Still, economic reforms took a back seat. This was the critical deficiency of the agreements and that is why El Salvador remains a country devastated by inequality and drug-related violence.
Those who negotiate peace in Afghanistan must learn from the Salvadoran experience.
To begin with, a third mediator, such as the United Nations, is key.
In addition, the Taliban must accept the ceasefire and integrate into the political system. Reports are displayed that this is, in fact, on the table.
Human rights cannot be ignored, especially with regard to women. Even here, despite some predictions of the end of the day of final judgment, the Taliban have made changes, especially with regard to women’s rights. Knowing that they cannot simply erase the freedoms that women have gained in government-controlled areas since 2001, the Taliban’s position has softened on women’s participation in the public sphere, such as the acquisition of education, employment and participation in social life.
These changes should provide hope for the potential future of human rights in the country, not to be despised for not immediately creating a perfect world.
Still, the key to lasting peace lies in economic issues.
The question is how to develop infrastructure and promote mining in ways that benefit the Afghan people by providing employment and resources for critical public services such as education.
For a country as corrupt as Afghanistan, ranked in the top 12 in the world, the danger is that most of the profits will go to a few.
Therefore, economic agreements must be integral to peace negotiations, including the dedication of copyright to the provinces, the promotion of international monitoring to ensure transparency and the goal of spending on infrastructure for schools and hospitals.
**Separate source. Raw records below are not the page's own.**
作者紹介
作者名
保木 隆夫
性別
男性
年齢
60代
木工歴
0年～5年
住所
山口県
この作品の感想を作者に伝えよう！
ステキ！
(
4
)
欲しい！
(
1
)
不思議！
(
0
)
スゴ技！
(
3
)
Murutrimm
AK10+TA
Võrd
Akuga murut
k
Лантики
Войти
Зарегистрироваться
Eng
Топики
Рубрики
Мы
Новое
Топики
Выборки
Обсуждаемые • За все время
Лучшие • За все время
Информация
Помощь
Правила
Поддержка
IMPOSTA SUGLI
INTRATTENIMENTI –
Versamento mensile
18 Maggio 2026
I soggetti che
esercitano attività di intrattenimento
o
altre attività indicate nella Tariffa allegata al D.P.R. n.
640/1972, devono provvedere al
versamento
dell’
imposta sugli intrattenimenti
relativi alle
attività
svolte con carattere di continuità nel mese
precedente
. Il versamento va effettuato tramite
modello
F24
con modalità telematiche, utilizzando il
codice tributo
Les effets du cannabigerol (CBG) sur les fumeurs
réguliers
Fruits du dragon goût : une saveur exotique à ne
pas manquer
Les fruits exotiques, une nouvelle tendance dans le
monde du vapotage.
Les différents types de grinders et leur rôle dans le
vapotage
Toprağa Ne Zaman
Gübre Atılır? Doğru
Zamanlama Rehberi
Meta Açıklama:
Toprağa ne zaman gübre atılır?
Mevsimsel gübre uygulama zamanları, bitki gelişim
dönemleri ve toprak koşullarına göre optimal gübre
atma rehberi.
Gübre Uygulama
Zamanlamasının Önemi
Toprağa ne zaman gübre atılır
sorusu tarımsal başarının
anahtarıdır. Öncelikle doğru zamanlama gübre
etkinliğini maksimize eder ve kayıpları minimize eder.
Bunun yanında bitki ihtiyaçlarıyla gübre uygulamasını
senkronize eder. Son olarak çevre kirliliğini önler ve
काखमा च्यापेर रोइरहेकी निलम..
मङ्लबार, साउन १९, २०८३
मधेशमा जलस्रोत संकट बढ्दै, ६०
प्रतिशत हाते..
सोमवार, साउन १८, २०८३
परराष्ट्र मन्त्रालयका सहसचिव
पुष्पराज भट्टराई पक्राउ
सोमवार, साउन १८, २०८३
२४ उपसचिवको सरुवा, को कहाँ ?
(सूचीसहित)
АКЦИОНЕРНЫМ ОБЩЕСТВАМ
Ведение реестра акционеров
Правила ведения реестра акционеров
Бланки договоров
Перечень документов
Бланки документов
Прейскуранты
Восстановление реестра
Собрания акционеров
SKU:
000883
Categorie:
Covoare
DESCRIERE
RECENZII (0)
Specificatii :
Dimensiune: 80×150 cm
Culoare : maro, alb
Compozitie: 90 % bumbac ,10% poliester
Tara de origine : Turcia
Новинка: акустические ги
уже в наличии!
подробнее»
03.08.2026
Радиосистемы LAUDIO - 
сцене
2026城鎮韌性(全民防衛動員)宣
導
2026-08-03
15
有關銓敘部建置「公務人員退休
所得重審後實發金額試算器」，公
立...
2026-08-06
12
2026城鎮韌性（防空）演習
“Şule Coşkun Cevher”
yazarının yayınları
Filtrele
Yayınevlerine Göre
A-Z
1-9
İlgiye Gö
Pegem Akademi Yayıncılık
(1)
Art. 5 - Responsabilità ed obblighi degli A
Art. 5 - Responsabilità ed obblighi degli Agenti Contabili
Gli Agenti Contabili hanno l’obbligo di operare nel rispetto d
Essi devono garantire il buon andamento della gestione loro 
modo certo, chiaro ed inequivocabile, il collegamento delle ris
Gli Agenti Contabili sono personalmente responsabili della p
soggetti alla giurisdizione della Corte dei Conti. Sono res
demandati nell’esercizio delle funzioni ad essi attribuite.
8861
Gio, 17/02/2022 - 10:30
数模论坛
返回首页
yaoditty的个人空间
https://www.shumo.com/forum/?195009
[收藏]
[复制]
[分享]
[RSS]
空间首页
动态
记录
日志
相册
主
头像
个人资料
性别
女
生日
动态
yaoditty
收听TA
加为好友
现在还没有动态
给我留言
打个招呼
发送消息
This money would help prevent young people from choosing the path of war and instead rebuilding their country. Therefore, local Taliban leaders would have more difficulty recruiting people who wish to devote their time to jobs, families and school.
Taliban leaders will also benefit by getting involved in these companies and seeking to direct resources and provide services to their future constituents.
The international community and most people in Afghanistan agree that war is not the answer. Peace is inevitable, it will be advantageous to most and ultimately possible. The enlightened interest of various stakeholders could lead to a sustainable peace for a people that deserves much more and absolutely no less.
The views expressed in this article are those of the author and do not necessarily reflect the editorial stance of Al Jazeera.